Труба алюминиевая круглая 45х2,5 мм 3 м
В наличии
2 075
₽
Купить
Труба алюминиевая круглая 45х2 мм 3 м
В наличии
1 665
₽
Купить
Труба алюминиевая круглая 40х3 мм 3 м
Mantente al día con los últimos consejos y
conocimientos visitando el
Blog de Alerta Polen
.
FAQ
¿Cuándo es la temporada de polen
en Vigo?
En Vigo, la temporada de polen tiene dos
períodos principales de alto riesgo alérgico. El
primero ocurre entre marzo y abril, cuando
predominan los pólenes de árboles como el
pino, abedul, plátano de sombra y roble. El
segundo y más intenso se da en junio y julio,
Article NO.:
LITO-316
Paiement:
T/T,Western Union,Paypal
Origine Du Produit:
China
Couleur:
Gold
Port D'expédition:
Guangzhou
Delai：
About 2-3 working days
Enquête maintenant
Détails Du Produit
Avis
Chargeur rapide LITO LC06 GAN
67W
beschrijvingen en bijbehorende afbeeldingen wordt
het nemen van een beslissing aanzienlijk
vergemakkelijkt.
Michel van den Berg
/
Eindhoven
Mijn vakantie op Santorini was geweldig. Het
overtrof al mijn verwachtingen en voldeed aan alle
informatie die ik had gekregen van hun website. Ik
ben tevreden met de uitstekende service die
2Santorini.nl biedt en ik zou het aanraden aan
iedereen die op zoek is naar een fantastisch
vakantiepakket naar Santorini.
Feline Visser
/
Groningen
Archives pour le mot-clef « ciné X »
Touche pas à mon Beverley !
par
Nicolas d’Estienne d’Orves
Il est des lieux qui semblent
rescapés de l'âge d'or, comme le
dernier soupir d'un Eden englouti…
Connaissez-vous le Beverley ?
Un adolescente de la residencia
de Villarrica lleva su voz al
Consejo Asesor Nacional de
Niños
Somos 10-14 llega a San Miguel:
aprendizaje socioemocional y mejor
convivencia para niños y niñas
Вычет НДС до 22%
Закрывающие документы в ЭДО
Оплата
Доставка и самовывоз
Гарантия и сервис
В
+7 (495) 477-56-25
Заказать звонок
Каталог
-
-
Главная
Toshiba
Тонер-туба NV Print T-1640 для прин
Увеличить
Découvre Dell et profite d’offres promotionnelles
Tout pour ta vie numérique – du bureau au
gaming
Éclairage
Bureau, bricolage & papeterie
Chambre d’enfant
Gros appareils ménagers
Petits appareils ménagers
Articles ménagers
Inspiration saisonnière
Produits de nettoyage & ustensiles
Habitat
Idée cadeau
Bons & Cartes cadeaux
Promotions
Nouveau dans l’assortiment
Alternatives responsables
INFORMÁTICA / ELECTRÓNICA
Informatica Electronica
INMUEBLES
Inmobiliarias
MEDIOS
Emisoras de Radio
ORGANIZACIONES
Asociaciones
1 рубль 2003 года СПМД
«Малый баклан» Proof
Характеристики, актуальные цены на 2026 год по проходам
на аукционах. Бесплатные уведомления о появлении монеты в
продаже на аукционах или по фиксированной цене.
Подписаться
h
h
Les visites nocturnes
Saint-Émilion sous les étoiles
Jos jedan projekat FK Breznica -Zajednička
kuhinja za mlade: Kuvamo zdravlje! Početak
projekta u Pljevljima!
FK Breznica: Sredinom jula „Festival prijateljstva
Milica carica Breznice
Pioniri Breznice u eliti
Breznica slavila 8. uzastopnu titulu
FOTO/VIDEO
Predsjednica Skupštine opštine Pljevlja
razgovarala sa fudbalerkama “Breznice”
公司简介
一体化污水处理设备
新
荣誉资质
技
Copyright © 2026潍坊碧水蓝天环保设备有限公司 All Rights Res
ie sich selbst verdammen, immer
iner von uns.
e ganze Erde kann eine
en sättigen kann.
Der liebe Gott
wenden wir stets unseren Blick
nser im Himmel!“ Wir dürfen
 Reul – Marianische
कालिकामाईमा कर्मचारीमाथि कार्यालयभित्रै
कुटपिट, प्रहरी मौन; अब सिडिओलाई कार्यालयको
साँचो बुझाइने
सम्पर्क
——
▸ DIRECTIVE:
Each line above that includes "temporada" should be shown.

▸ EXERCISE SOLUTION:
¿Cuándo es la temporada de polen
En Vigo, la temporada de polen tiene dos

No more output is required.